P&O is locked in a dispute with its pension scheme over wide discrepancies in the value of ships secured against a £146mn debt owed to the fund by the embattled ferry operator.
Grant Shapps, UK transport secretary, yesterday urged Peter Hebblethwaite, P&O chief executive, to quit after he admitted that the group had deliberately broken the law when it sacked 800 UK-based crew and replaced them with cheaper agency staff.
The Financial Times reported last week that the Pensions Regulator was investigating concerns that P&O, which has the largest proportion of liabilities in the Merchant Navy Ratings Pension Fund, had not paid £146mn owed to the scheme that serves about 100 groups.
P&O has indicated that the entire debt is secured by a guarantee over three of its ships — the Pride of Canterbury, Norbay and European Highlander. But according to people close to the details, P&O’s valuation of two of the ships is 40-70 per cent higher than the pension scheme’s estimates of their valuations.
A valuation of the three ships provided to the Financial Times by independent valuer VesselsValue gave them a total market price of about £45mn.
In April 2021, P&O sold two older but similar ferries, the Pride of Bruges and the Pride of York, for €5mn (£4.2mn) per ship, according to the ferry operator’s financial statements.
P&O owes the largest proportion of the £1.25bn scheme’s overall £96mn deficit, but has not made any voluntary contributions since its acquisition in 2006 by logistics business DP World, majority-owned by the Dubai Sovereign Wealth Fund. However, P&O has paid more than £80mn into the fund, which has 20,000 members, since 2016.
Guarantees are commonly used by pension trustees as a backstop in case an employer is unable to meet its obligations to a scheme.
“Assets pledged to any pension scheme as security are always important, particularly so when contributions due to the scheme may be unaffordable now or in the future,” said John Oldland, chair of trustees for the Merchant Navy Ratings Pension Fund.

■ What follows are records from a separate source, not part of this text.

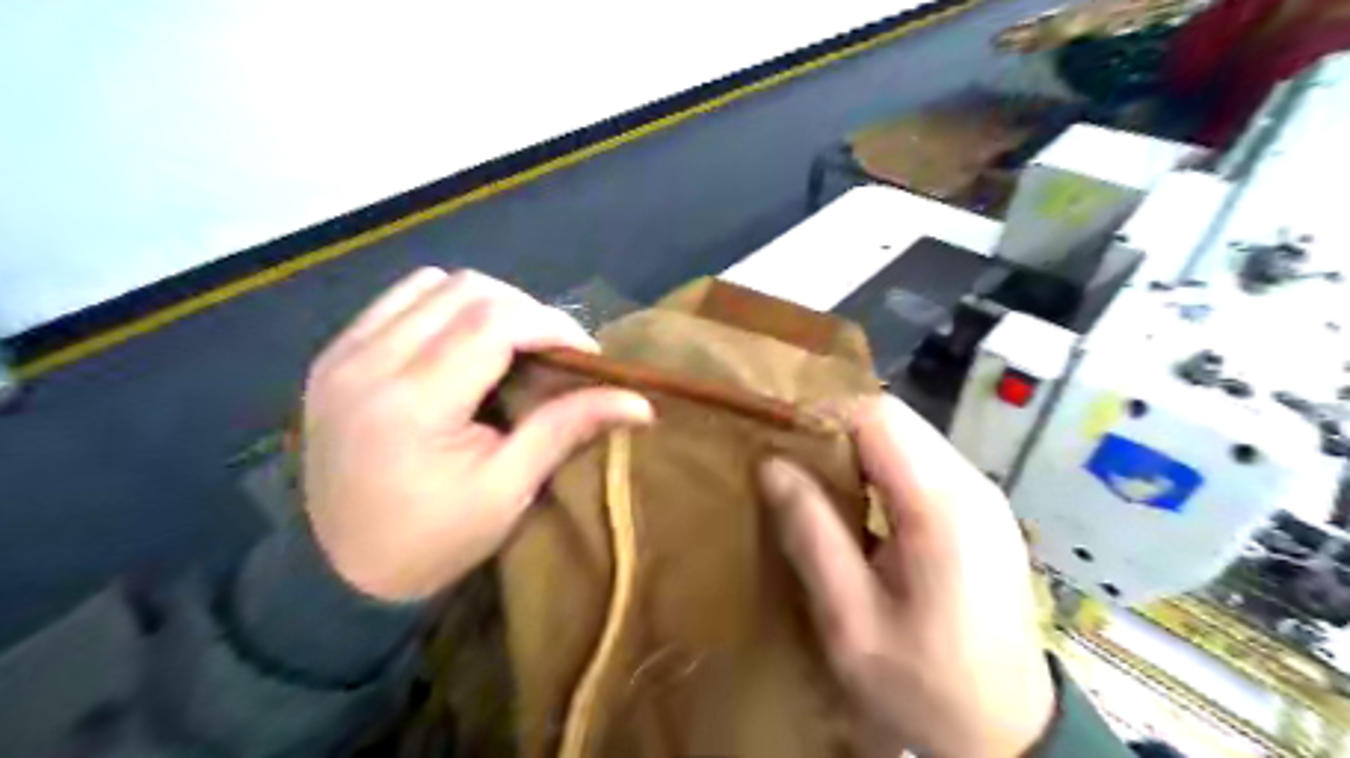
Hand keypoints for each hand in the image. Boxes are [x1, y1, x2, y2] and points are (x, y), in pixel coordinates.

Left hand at [299, 271, 654, 600]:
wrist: (337, 572)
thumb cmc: (432, 541)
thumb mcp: (507, 490)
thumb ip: (567, 429)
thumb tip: (640, 403)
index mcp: (413, 403)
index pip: (494, 323)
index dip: (552, 324)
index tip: (587, 354)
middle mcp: (369, 361)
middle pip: (467, 290)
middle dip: (527, 311)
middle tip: (554, 352)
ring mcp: (343, 352)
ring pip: (433, 283)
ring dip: (488, 303)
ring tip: (513, 344)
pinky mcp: (335, 354)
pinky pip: (400, 299)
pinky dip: (446, 306)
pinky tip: (464, 342)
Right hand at [756, 396, 1053, 756]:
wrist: (1009, 735)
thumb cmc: (924, 685)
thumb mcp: (850, 620)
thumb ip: (811, 534)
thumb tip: (771, 464)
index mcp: (943, 506)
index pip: (877, 416)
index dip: (823, 417)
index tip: (780, 444)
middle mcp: (972, 485)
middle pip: (894, 419)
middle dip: (836, 432)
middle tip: (792, 469)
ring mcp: (983, 495)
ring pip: (907, 437)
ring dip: (856, 450)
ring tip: (819, 488)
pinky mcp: (981, 511)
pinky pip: (921, 464)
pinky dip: (880, 469)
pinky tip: (859, 507)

“However, the valuation of any secured assets must be realistic, viewed in the context of the total sum owed.”
P&O has lost £100mn a year over the past two years and said it was not “viable” with its current staffing structure.
Hebblethwaite told MPs on Thursday that the company would make the pension repayments once its business was viable again.
“We have an agreement, and we will honour those agreements to make those repayments,” he told a parliamentary committee.
Last week, the Pensions Regulator said it was “working closely” with the trustees of the MNRPF to protect pension savers.
P&O declined to comment on the pension scheme’s debt.